Non, elle est noire comme tous les autres.

C4 : Et en France, vous êtes une noire américaine?

Non, je suis Africaine… La seule référence par rapport aux noirs ici, c’est l’Afrique. Donc, quand on est noir, on est Africain. Et quand les gens me demandent d’où je viens en m’entendant parler, ils sont très surpris !

C4: Et leur comportement change ?

Non, ils étaient gentils avec moi avant, ils restent gentils après….

C4 : Aux Etats-Unis, les blancs sont la référence, il faut ressembler aux blancs. Donc en France, vous n’êtes pas obligée d’être comme les blancs, puisque vous êtes considérée comme Africaine !

Pour moi c’est différent. Mon père était militaire, donc j’ai grandi avec des blancs, dans un quartier mélangé. L’Amérique que je connais est peut-être un peu différente de celle que vivent ceux qui vivent dans des quartiers noirs, mexicains…

C4 : C’est pour ça que vous êtes aujourd’hui avec un Français en France ?

Je pense qu’au-delà de la couleur des yeux ou de la peau, on hérite aussi des histoires de ses parents. Moi, sans le savoir, j’ai fait exactement la même chose que ma mère. Elle est Panaméenne, elle a épousé un étranger, Américain, et elle l’a suivi dans son pays.

C4: Elle est noire aussi ?

oui

C4 : Il y a une différence entre un noir du Panama et un noir américain ?

Pour les noirs du Panama, les noirs américains vivent dans un pays de rêve. Ils sont un tout petit peu plus près du paradis qu’eux, parce qu’ils habitent aux Etats-Unis ! Pour eux, c’est mieux d’être au bas de l’échelle aux Etats-Unis qu’au Panama…

C4: Au Panama, on dit « un noir panaméen », ou simplement « un Panaméen » ?

On dit « un Panaméen », et si il faut préciser, on dit qu’il est noir.

C4: Donc il y a une identité de noir américain, alors que pour les Européens, un noir est forcément Africain. Comment le vivez-vous ?

Je trouve que c’est plutôt rigolo, parce que la première fois que j’ai touché la terre d’Afrique, j’avais 42 ans ! Je ne connais les Africains que par les films ou les livres, comme vous.

C4 : Et en Afrique, comment vous sentez-vous ?

Je sens que je suis avec mon peuple ! Je peux me balader sans être différente du paysage ambiant.
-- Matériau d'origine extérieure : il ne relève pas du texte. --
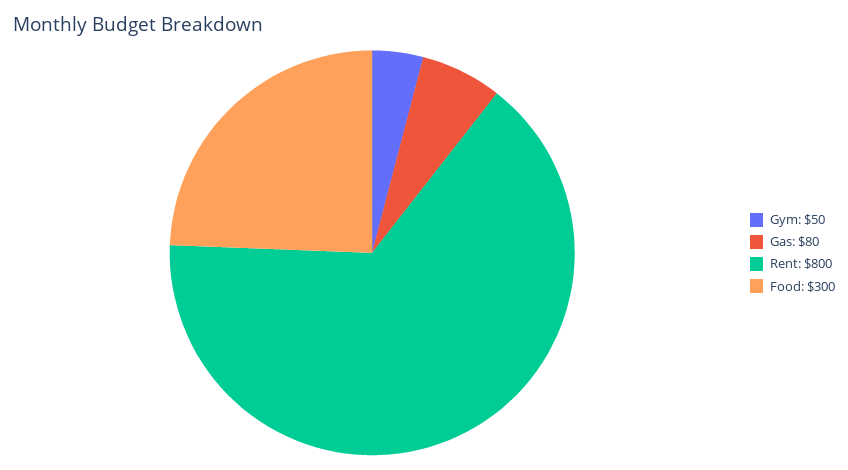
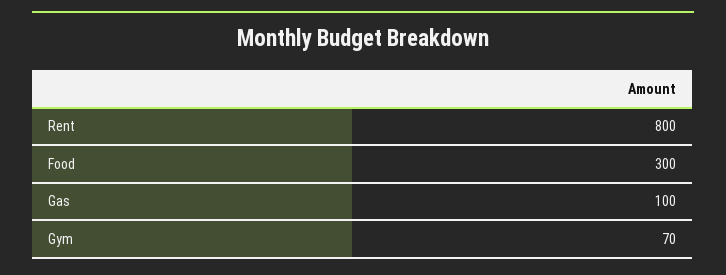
Gym: 50 -> 70
Gas: 80 -> 100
En Europe ou même aux Etats-Unis, quand je rentre dans un restaurant, j’ai l’impression d’être une rose parmi les tulipes.

C4: Il y a donc une identité noire qui reste au-delà de tout, seule sa définition change selon le pays où on se trouve…

Oui, aux Etats-Unis c’est black, ici c’est Africain. Et en Afrique, je suis Américaine. On sait que je ne suis pas de là, par la façon dont je parle, dont je marche… C’est très drôle ! Et ce qu’il y a de différent également en Afrique, c’est que les gens t’interrogent sur ton origine. Beaucoup de gens m’ont dit que je venais d’Ethiopie, ou que j’étais Peule, qu’ils pensaient que mes parents venaient de telle région…

C4 : Pour vous, Obama est un noir américain ?

Obama est le rêve américain ! Il est Américain, simplement, parce que l’Américain est un melting-pot et que lui, il a des épices de l’Afrique, il a des épices de sa mère qui est blanche, il a des épices qui viennent d’un peu partout, donc il est Américain!

C4 : Et aux Etats-Unis, comment le voit-on?

Là-bas, il est noir américain… Mais je pense que beaucoup de gens le voient aussi un peu comme un blanc. Il a un visage de blanc avec une couleur différente. Il est métis, donc il ne ressemble pas à un vrai noir.